### What you should do
Where the string "lines" occurs in the material below, report the whole line.

### Supplied material
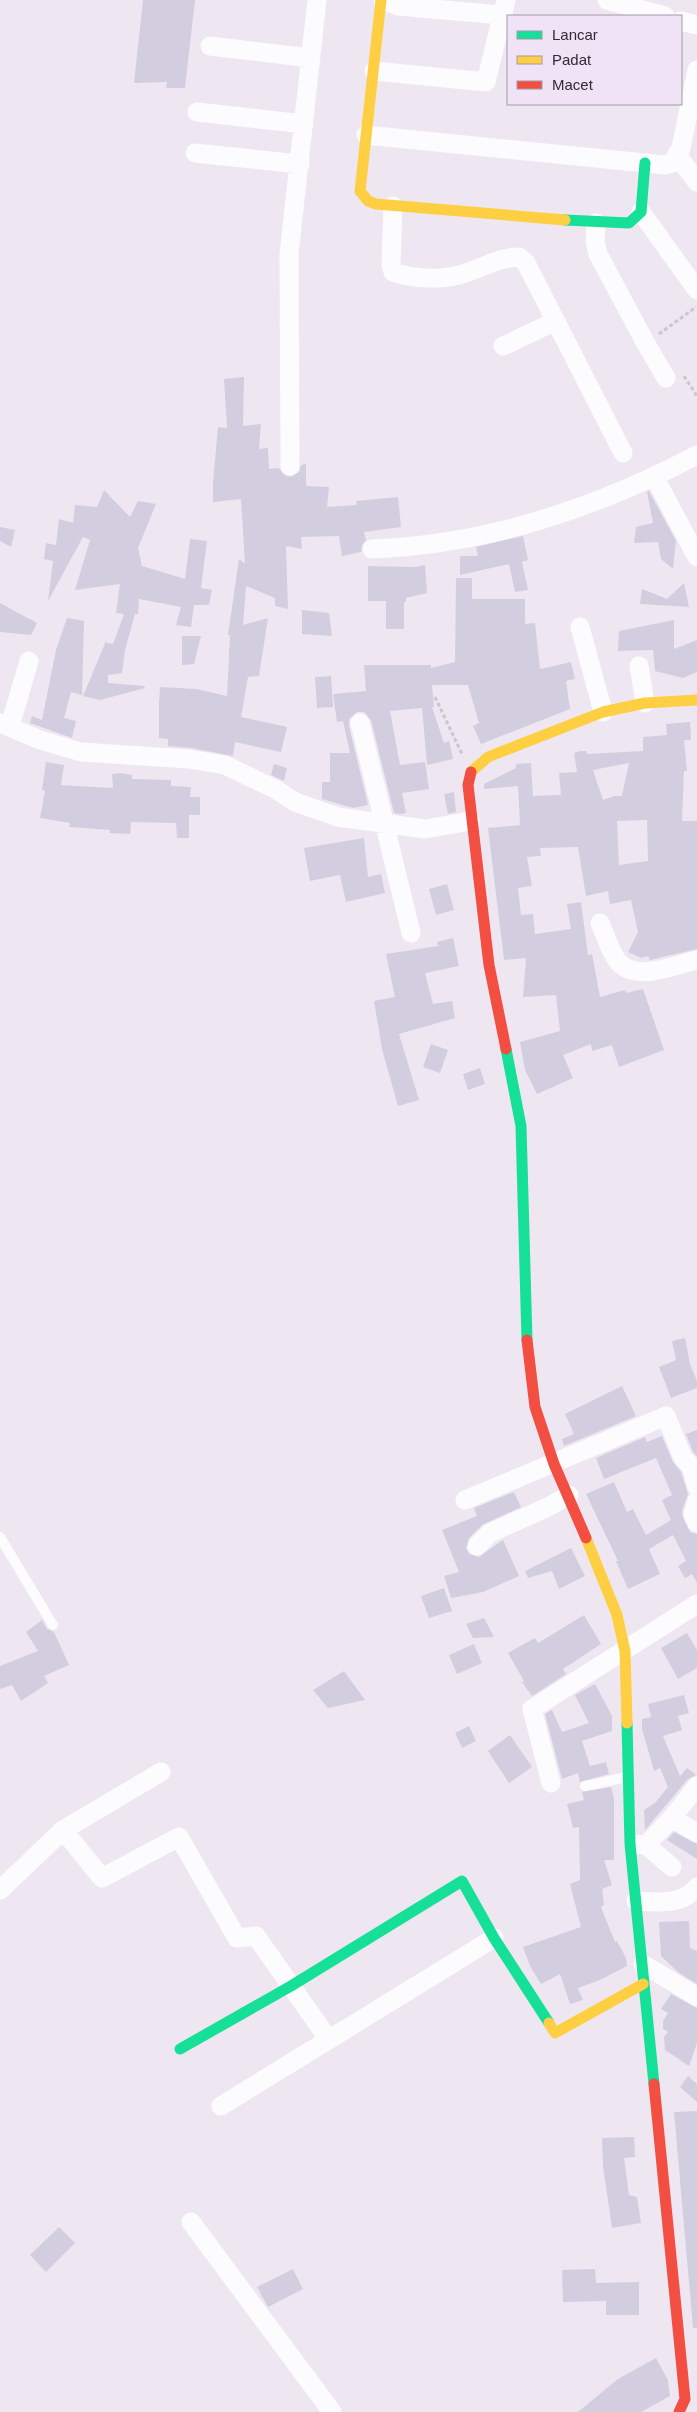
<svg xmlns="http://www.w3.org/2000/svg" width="697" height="2412" viewBox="0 0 697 2412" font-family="Helvetica,sans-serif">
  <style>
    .building { fill: #d3cde0; fill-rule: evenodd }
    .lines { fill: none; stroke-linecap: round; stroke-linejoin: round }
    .path { stroke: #cbc8cd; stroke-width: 3; stroke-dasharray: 4 2.5; stroke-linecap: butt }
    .lane { stroke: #fcfbfd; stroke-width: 10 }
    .street { stroke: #fcfbfd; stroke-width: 19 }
    .fast { stroke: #16e098; stroke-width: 11 }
    .slow { stroke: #ffcf43; stroke-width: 11 }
    .jam { stroke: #f24e42; stroke-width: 11 }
  </style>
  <rect width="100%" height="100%" fill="#eee7f1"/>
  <path class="building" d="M143,0H195L185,88H166L167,82L134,83Z
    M244,377L243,426L261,424L259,449L268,448L269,469L279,468L284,475L291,477L299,472L301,465L306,464V486L329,487L327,507L357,505L356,501L398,497L401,527L364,532L366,540L362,545L361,552L342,556L339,536L301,537L302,549L286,546L288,609L275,606V598L246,586L243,625L268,618L259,676L248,677L241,717L287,727L281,752L235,742L233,756L191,748L168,746V739L159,738V703L160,687L196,689L227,696L230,635H228L239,559L245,564L241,499L213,502V482L218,427L227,428L224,379Z
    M104,490L130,517L138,501L156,504L138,548L142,566L185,579L190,539L207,541L201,588L212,590L209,605H194L191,627L176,625L181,607L139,599L138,614H135L125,650L122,673L108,675V683L144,686L145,688L100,700L83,696L106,641L107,643L113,644L124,614L116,613L120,584L75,590L90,540L83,537L48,601L53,561L44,559L46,543L56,545L59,519L73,523L75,505L97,507Z
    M649,491L676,541L673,569L661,559L658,542L634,543L636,527L653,523L647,492Z
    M0,527L15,530L11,547L0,541Z
    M523,536L528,560L522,562L528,590L515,592L509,564L460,575V556H478L476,547Z
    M425,565L427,593L406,598V602H404V629H386V601H368V566L416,567Z
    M456,578H472V599H525V624L535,623L540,669L571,662L575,679L566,681L570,709L481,744L473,726L479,723L468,685H432L434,707H432L444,743L449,741L453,759L427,765L422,708L390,711L400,765L425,762L429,789L402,793L406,813L400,814L394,813L371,720L364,712H357L349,719V726L368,805L353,808L322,799V782H330V753H350L343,721L337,722L333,694L366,691L364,665H431V668L455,662Z
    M684,583L689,607L640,604L642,589L667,599Z
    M0,603L37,623L31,635L0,632Z
    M302,610L329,613L332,636L302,634Z
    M67,618L84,621L82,695L71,692L64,718L76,721L72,738L30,723L32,716L42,720L56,650Z
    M674,620V649L697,640V672L683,678L655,671L653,650L618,651L619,631Z
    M182,636H201L194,664L182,665Z
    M331,676L333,707L317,708L315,677Z
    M690,722L691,740H684L687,771H684L682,821H697V949L650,960L648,956L641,958L628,952L638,932L631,900L610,904L608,891L586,896L578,847L540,848L541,856L527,857L532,886L518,888L521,915L533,914L535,934L571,929L567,904L581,902L588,955L592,954L600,997L625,990L626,993L643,989L664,1050L619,1067L612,1045L592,1051L591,1044L563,1055L573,1078L537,1094L525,1070L520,1042L560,1031L556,995L523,997L526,958L504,960L488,828L520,825L518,786L484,789V784L516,768V764L531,763L533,796L561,795L559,773L577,772L574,753L580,751H586L587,754L643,751V737L667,735L666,724ZM629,763L622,796H614L603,800L593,770ZM647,820L648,861L619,865L617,821Z
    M46,762L64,765L61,785L113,788L112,774L120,773L132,775V779L171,780V786L191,787L190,797H200V815H189V838H177L176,823L131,822L130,834L110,833V830L69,827L70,823L40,818L45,791L42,790Z
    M274,764L287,768L284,781L271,775Z
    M454,792L456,812L448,814L444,794Z
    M364,838L368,877L381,874L385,893L346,902L340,875L310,881L304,848Z
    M447,884L454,910L436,915L429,889Z
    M453,938L459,966L425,973L433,1004L452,1001L455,1018L399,1034L419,1100L398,1106L382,1049L374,1001L395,997L386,954L438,946L437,942Z
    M431,1044L448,1050L440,1073L423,1067Z
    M480,1068L485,1084L468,1090L463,1074Z
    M685,1338L690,1364L697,1381V1388L671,1398L659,1367L676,1360L672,1341Z
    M622,1386L636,1416L564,1446L562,1439L574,1434L565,1414Z
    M697,1430V1456L693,1452L686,1434Z
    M662,1436L673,1462L681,1472L688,1494L682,1511L683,1518L690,1532L697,1534V1583L692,1574L685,1578L678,1566L686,1561L673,1535L649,1549L660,1574L628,1589L616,1561H618L586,1494L614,1482L627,1512L633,1509L646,1535L671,1520L662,1500L672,1495L656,1458L604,1479L596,1458L645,1437L647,1442Z
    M514,1492L521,1507L482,1525L469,1538L466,1548L469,1554L479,1557L503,1540L519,1576L483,1592L451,1598L444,1576L459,1572L442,1530L477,1516L474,1508Z
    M571,1548L585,1576L559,1589L552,1571L528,1578L525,1571Z
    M444,1588L452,1611L429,1618L421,1596Z
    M584,1615L601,1644L563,1669L566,1674L532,1696L522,1682L524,1681L508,1653L535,1638L538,1643Z
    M484,1618L494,1637L473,1638L466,1624Z
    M42,1620L47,1629L54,1632L69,1665L44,1676L48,1683L21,1701L12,1685L0,1689V1666L38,1651L26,1632Z
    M687,1633L697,1650V1668L678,1679L661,1648Z
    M474,1644L482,1663L457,1674L449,1655Z
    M344,1671L365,1700L328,1708L313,1690Z
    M595,1684L612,1716V1731L582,1741L590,1766L606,1762L609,1774L580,1782L578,1773L562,1779L545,1714L552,1710L562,1732L589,1723L575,1695Z
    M684,1695L689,1713L678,1716L682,1730L663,1736L680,1776L687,1768L696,1775L688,1779L645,1830L644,1810L655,1803L668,1787L660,1768L654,1771L642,1729V1719L651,1717L648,1704Z
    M469,1726L476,1741L462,1748L455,1733Z
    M510,1735L532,1767L509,1783L488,1751Z
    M611,1787L614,1798V1860H604L612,1885L602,1889L604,1905L601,1907L615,1942L617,1941L626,1958L627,1966L600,1980L578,1988L583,2000L570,2004L560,1974L541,1984L530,1966L523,1947L581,1927L570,1884L580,1880L579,1827L573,1828L567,1804L584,1800L582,1792Z
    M674,1832L697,1844V1859L667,1840Z
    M689,1921L690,1948L697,1951V1984L679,1973L661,1956L659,1922Z
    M671,1994L697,2008V2043L689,2066L665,2050L664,2037L668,2032L663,2029V2021L668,2013L661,2009Z
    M688,2076L697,2084V2102L680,2087Z
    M697,2111V2328H693L674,2112Z
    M634,2137L635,2157L624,2158L629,2195L637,2197L641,2223L612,2228L603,2166L602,2138Z
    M59,2227L75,2243L46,2272L30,2255Z
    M293,2269L303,2289L268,2307L257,2287Z
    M595,2269L596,2283L639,2282V2315H606V2301L563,2302L562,2270Z
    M656,2358L668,2380L670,2396L641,2412H578L618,2379Z"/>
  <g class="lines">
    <path class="path" d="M659,334L696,307
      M684,376L697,396
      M435,697L462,754"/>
    <path class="lane" d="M0,1537L53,1625
      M585,1786L627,1777"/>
    <path class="street" d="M383,0L398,6L502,15
      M607,0L665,16
      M681,21L697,25
      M210,46L311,58
      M374,71L486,82L506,0
      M197,112L304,124
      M366,135L665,165L672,163L681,148L697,70
      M195,153L300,164
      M677,155L697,182
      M393,206L391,264L393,272C413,279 439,280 459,275C479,270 498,257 519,257L526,263L623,453
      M641,212L697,290
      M596,223L595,241L598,254L645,342L666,378
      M503,346L556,321
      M290,466L289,254L317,0
      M655,478L697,557
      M372,549C485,545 597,508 697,455
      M580,627L603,712
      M639,666L645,703
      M0,723L40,740L81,752L189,759L225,765L275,789L295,802L338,817L425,829L470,821
      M360,723L411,933
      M10,726L29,661
      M600,923C605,934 609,948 616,959C633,984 674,965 697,960
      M465,1500L666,1416L683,1458L691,1466L697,1487
      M697,1501L693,1514L697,1523
      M477,1546L490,1533L548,1507L569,1495
      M551,1783L532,1709L697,1604
      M672,1818L697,1833
      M63,1830L102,1878L179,1837L237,1938L256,1936L329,2040
      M634,1844L646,1845L672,1867
      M646,1845L672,1818L697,1786
      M0,1890L63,1830L161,1772
      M636,1901C659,1902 681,1906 697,1887
      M643,1964L697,1997
      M221,2106L494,1938
      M191,2222L332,2412"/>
    <path class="fast" d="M565,220L629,223L641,212L645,163
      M506,1049L521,1126L527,1340
      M627,1723L630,1844L654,2084
      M180,2049L291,1986L462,1881L494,1938L549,2023"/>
    <path class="slow" d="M381,0L360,191L368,201L376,204L565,220
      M471,772L488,757L603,712L645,703L697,700
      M586,1538L617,1615L625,1651L627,1723
      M549,2023L555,2033L643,1984"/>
    <path class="jam" d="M471,772L468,785L489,965L506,1049
      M527,1340L535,1407L554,1464L586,1538
      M654,2084L685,2399L679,2412"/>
  </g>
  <rect x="507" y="15" width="175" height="90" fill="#efe3f5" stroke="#a39aa7"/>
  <rect x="517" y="31" width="25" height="8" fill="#16e098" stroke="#a39aa7"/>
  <text x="552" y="40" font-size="15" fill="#302c33">Lancar</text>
  <rect x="517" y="56" width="25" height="8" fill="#ffcf43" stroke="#a39aa7"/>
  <text x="552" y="65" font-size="15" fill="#302c33">Padat</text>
  <rect x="517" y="81" width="25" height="8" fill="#f24e42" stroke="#a39aa7"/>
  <text x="552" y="90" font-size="15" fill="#302c33">Macet</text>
</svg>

### Exercise solution
    .lines { fill: none; stroke-linecap: round; stroke-linejoin: round }
  <g class="lines">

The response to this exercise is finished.